#### Required action:
For the entries that follow, retype exactly the lines from the one containing "the leafy plant at [192,24]" to the one containing "green tree ((x1=40, y1=72, x2=80, y2=126))", inclusive, and only those. Images stay out of the copy.

#### Task material:
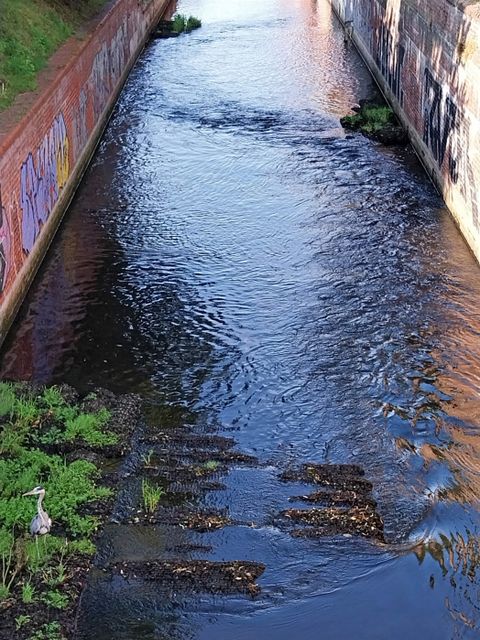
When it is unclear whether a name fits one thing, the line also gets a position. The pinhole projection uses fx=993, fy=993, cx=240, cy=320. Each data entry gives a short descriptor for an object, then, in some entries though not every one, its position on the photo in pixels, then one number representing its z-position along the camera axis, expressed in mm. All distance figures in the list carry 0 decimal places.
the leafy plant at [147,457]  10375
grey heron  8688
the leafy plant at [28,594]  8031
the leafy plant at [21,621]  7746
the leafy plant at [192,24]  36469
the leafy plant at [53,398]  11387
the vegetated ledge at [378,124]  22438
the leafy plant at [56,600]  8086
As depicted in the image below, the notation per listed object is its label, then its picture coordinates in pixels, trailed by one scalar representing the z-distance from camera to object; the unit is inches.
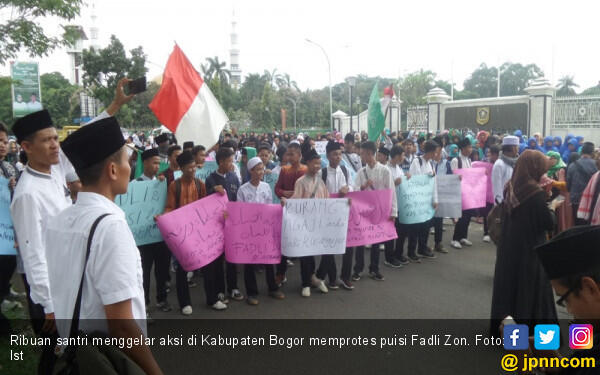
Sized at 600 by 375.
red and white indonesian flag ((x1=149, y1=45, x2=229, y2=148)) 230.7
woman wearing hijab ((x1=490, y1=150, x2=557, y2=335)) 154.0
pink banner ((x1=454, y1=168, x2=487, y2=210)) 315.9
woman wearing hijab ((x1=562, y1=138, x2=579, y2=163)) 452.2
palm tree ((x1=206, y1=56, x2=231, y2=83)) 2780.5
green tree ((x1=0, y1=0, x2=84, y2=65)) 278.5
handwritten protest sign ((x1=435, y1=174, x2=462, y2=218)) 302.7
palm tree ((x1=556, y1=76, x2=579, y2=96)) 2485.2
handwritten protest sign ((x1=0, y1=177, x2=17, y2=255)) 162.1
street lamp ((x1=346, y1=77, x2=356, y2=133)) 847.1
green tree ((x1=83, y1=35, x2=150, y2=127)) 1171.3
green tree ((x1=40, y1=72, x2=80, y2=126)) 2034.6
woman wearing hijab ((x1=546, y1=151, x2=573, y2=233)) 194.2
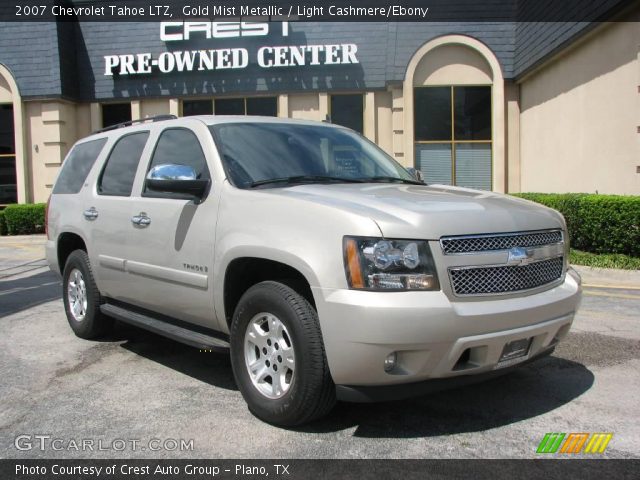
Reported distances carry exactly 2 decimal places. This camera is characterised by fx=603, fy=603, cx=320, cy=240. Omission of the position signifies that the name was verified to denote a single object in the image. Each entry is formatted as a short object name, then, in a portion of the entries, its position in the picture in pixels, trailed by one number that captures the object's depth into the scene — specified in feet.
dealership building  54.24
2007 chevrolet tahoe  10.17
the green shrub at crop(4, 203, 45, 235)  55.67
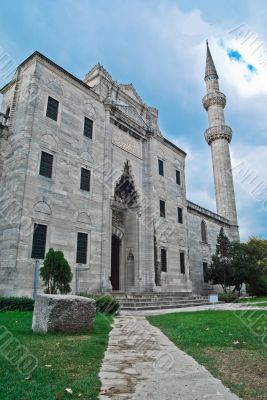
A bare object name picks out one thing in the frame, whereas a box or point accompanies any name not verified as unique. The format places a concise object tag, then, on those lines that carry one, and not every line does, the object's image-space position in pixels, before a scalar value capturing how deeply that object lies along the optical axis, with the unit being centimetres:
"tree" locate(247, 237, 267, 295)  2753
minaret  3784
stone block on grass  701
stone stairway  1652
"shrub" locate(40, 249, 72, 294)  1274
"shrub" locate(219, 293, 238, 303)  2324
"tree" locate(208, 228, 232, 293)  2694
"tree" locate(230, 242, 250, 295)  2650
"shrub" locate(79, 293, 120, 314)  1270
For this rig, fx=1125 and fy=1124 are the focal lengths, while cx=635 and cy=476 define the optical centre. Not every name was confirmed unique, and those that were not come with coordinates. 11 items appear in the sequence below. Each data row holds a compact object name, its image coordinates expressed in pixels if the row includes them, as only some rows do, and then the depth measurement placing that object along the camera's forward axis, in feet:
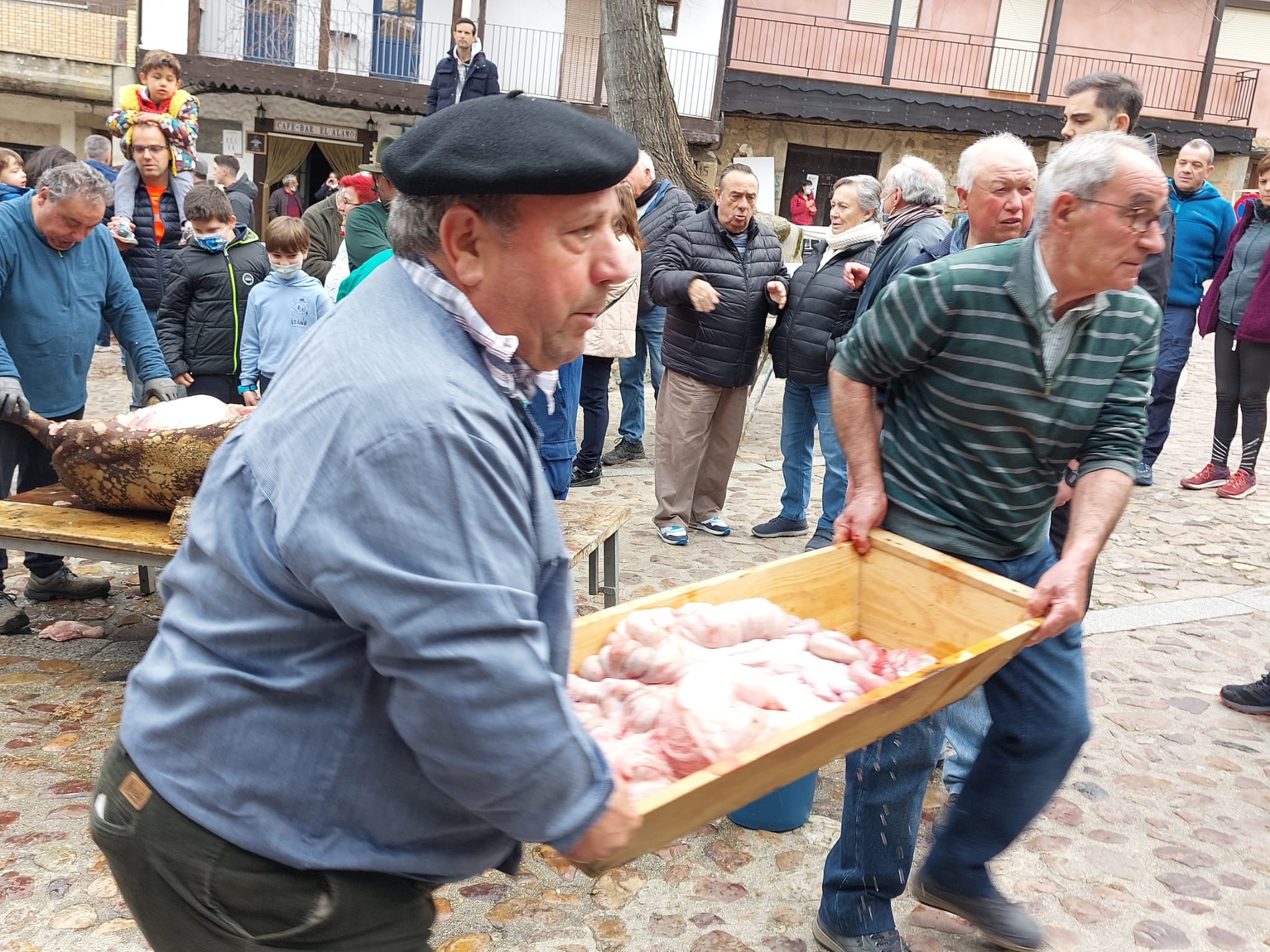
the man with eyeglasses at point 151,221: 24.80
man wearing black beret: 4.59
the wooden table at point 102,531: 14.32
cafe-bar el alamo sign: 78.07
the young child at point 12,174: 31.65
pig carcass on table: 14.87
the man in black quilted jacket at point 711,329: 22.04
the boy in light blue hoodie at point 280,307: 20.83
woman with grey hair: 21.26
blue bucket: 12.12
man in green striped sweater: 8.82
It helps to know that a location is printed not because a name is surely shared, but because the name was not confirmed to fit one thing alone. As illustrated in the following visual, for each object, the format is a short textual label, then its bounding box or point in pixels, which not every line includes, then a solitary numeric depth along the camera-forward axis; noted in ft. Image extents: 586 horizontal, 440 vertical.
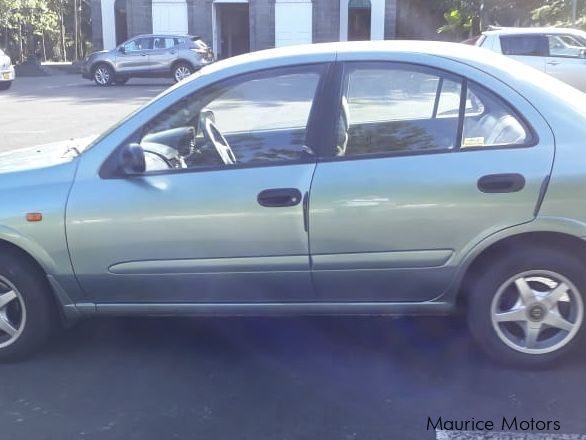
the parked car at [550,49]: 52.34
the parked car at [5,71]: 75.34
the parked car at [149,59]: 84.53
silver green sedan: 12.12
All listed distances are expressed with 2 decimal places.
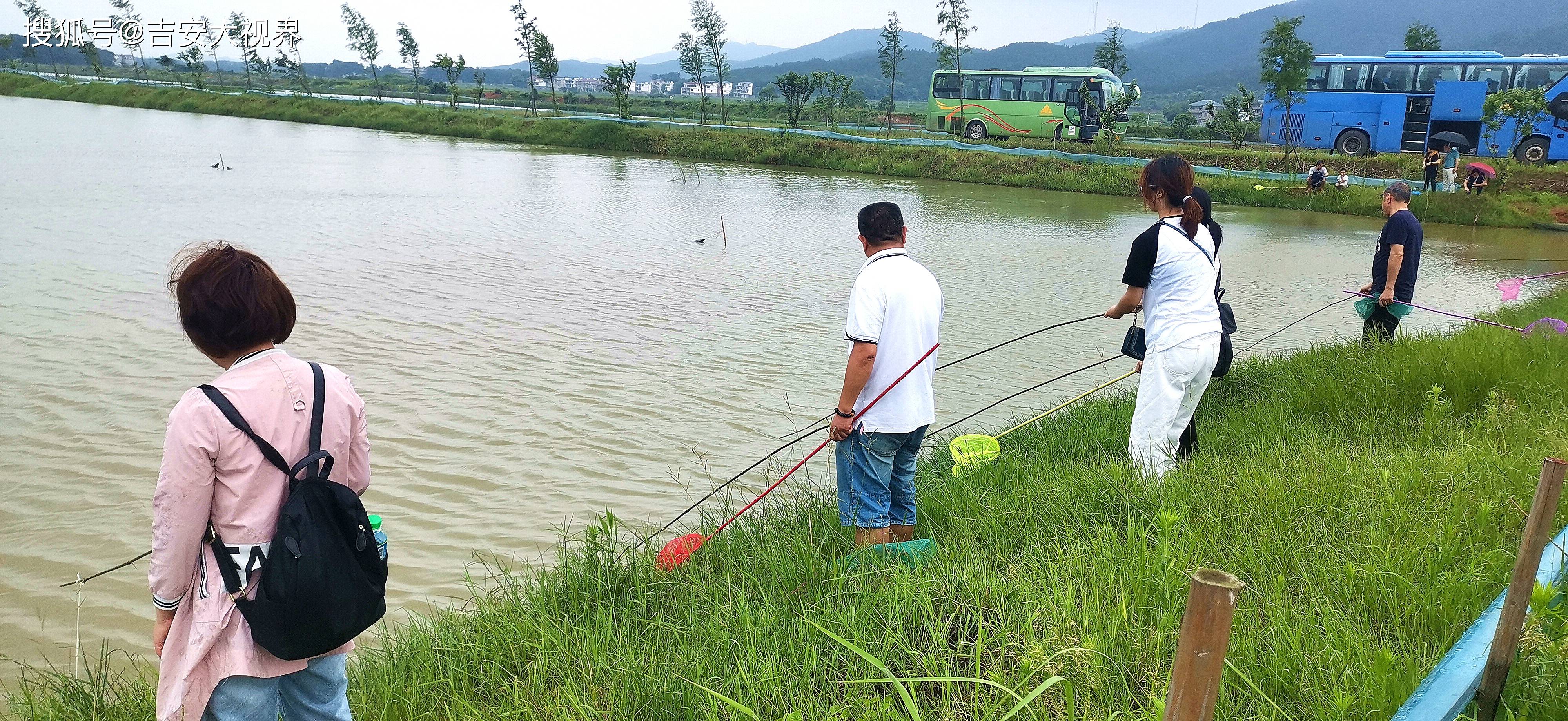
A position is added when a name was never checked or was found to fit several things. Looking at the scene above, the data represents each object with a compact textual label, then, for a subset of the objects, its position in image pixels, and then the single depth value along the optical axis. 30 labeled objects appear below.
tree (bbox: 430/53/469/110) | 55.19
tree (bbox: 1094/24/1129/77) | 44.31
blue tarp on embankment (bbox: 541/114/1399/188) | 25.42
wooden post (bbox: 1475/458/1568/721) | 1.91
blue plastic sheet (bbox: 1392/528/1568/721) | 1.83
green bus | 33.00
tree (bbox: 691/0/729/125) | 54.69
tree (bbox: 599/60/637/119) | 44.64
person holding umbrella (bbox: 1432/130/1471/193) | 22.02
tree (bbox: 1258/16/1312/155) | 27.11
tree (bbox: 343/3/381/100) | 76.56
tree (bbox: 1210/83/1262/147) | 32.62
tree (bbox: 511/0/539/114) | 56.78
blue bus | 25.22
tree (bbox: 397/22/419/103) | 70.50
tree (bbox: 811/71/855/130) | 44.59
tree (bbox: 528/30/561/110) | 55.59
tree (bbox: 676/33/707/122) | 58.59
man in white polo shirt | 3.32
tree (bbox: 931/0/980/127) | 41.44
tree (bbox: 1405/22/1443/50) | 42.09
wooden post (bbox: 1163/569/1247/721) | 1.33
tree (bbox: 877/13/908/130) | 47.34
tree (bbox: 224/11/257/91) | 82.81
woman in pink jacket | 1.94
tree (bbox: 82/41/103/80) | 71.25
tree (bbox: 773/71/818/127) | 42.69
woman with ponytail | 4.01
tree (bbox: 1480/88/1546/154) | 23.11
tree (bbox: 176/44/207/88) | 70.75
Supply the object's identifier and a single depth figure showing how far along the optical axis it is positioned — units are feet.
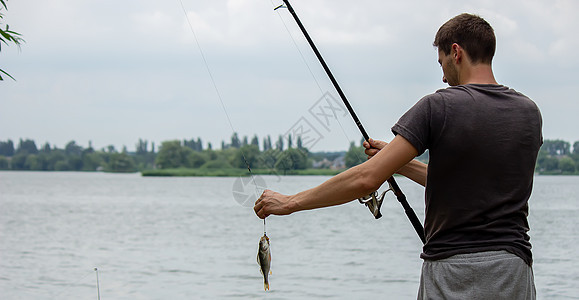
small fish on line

#### Solution to this exercise:
the leafy plant at [192,24]  36469
the leafy plant at [53,398]  11387
the vegetated ledge at [378,124]  22438
the leafy plant at [56,600]  8086
As depicted in the image below, the notation per listed object is its label, then its picture coordinates in pixels, trailed by one scalar representing the z-distance from camera to object; the unit is inches.
Sized at 600 by 375.
red and white indonesian flag ((x1=149, y1=45, x2=229, y2=148)) 230.7
woman wearing hijab ((x1=490, y1=150, x2=557, y2=335)) 154.0
pink banner ((x1=454, y1=168, x2=487, y2=210)) 315.9
woman wearing hijab ((x1=562, y1=138, x2=579, y2=163)) 452.2
palm tree ((x1=206, y1=56, x2=231, y2=83)) 2780.5
green tree ((x1=0, y1=0, x2=84, y2=65)) 278.5
handwritten protest sign ((x1=435, y1=174, x2=462, y2=218)) 302.7
palm tree ((x1=556, y1=76, x2=579, y2=96)) 2485.2
handwritten protest sign ((x1=0, y1=177, x2=17, y2=255)) 162.1
street lamp ((x1=346, y1=77, x2=356, y2=133)) 847.1
green tree ((x1=83, y1=35, x2=150, y2=127)) 1171.3
green tree ((x1=40, y1=72, x2=80, y2=126)) 2034.6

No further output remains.